I want to remove rows from a Pandas dataframe that have the same value in column A and are an approximate match in column B (by edit distance). Ex:
Index | A | B |
---|---|---|
0 | 'Apple' | 'bicycle' |
1 | 'Apple' | 'gigantic bicycle' |
2 | 'Apple' | 'a bicycle' |
3 | 'Peach' | 'bicycle' |
4 | 'Apple' | '~bicycle**' |
5 | 'Peach' | 'airplane' |
6 | 'Apple' | 'car' |
7 | 'Apple' | 'cars' |
In this case I want the resulting data frame to be:
Index | A | B |
---|---|---|
0 | 'Apple' | 'bicycle' |
1 | 'Apple' | 'gigantic bicycle' |
3 | 'Peach' | 'bicycle' |
5 | 'Peach' | 'airplane' |
6 | 'Apple' | 'car' |
Rows 0 and 3 both remain because the value in column A is different, and row 1 remains because 'gigantic bicycle' is different enough from 'bicycle'. We want to remove matches closer than say an edit distance of 3.

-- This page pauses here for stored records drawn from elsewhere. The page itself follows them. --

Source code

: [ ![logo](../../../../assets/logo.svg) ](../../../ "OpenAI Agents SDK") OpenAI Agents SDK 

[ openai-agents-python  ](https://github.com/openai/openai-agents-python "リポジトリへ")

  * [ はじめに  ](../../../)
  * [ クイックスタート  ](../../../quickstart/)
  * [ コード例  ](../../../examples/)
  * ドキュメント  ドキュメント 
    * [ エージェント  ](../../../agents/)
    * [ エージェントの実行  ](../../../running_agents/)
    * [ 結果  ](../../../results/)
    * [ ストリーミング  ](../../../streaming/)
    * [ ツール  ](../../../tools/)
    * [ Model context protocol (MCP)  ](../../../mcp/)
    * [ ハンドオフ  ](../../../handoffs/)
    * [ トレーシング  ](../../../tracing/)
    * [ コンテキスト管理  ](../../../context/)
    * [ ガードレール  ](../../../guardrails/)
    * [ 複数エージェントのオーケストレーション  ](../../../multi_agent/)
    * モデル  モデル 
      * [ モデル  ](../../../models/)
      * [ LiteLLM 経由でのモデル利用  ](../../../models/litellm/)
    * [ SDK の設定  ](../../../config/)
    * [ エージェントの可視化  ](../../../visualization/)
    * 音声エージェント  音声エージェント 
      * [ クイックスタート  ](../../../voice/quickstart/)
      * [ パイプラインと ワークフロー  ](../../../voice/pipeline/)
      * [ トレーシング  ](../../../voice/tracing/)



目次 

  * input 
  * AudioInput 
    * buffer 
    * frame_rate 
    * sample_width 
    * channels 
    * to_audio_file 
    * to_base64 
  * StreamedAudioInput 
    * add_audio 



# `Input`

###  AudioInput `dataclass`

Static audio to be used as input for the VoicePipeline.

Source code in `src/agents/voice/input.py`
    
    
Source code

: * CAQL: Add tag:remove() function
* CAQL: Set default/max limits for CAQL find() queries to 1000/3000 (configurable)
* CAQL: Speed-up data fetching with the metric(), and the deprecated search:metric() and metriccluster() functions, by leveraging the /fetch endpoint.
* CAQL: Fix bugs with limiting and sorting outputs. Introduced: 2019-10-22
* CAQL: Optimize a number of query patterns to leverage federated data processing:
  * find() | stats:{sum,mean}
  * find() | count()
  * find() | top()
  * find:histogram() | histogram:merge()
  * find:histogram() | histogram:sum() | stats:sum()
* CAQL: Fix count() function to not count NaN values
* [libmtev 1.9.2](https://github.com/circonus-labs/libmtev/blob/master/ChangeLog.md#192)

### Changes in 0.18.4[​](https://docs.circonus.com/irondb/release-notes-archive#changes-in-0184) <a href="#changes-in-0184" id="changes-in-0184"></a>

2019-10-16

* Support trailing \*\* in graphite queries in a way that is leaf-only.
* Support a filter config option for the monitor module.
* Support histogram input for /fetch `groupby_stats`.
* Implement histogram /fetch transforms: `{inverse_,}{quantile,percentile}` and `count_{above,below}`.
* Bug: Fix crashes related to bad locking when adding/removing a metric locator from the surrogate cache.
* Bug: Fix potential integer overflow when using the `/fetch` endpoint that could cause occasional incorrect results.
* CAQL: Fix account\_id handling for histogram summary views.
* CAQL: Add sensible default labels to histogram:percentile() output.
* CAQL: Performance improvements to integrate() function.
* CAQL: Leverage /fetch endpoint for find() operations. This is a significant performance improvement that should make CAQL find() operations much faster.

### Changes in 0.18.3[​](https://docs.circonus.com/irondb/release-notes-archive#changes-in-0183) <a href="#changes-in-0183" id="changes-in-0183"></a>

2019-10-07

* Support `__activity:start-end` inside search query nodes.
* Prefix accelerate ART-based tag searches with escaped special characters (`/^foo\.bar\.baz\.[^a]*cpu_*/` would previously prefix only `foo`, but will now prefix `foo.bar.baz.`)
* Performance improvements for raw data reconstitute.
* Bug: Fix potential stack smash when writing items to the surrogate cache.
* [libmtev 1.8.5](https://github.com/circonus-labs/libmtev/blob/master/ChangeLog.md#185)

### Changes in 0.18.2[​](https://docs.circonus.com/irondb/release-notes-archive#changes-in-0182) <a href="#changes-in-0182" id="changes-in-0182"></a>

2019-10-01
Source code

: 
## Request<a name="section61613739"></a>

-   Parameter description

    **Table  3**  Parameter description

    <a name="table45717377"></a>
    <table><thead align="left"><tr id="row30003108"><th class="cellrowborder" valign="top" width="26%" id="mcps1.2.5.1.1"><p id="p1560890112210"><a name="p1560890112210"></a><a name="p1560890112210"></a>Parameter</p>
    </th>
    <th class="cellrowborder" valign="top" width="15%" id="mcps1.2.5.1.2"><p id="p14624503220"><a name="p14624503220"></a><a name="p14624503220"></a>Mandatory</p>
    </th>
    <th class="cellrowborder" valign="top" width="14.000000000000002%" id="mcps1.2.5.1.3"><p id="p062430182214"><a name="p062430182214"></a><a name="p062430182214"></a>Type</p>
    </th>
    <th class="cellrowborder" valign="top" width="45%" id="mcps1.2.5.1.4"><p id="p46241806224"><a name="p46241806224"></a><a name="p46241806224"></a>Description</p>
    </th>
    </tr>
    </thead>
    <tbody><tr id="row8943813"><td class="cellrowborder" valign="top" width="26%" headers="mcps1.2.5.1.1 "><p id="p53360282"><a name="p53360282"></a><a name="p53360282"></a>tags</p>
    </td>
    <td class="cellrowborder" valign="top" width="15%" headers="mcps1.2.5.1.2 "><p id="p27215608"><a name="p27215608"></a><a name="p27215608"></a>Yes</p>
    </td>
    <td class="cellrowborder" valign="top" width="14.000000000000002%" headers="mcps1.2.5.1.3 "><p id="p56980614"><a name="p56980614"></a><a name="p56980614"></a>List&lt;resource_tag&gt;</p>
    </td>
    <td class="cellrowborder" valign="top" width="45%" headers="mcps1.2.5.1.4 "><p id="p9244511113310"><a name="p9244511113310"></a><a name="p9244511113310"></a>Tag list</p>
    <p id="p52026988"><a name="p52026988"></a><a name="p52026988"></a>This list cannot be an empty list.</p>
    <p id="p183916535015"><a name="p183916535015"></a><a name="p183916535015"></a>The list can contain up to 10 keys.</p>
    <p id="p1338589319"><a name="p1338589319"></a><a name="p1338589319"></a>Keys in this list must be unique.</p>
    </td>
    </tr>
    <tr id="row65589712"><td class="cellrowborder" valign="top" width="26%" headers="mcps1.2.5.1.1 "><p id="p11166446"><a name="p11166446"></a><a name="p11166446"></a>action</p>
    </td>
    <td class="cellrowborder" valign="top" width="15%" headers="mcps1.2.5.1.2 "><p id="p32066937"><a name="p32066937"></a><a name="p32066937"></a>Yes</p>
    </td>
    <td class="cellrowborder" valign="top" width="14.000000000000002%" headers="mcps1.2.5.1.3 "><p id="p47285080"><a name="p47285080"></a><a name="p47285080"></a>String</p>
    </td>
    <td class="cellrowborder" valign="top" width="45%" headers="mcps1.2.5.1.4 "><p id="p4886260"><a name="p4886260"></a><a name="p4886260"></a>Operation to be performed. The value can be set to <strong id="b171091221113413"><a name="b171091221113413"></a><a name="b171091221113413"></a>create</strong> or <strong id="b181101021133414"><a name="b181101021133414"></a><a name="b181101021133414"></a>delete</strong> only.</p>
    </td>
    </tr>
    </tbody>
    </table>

I found the get_close_matches() in the difflib library has a decent matching system but doesn't seem to compare by edit distance so it's not quite what I need.
CodePudding user response:
I'm not sure exactly what type of edit distance you're talking about, but fuzzywuzzy might have some functions that could help you. Personally I found this article to be pretty helpful in understanding the different distance functions fuzzywuzzy has.
CodePudding user response:
I would suggest looking into using Levenshtein distance. I believe there is a Python library for calculating this.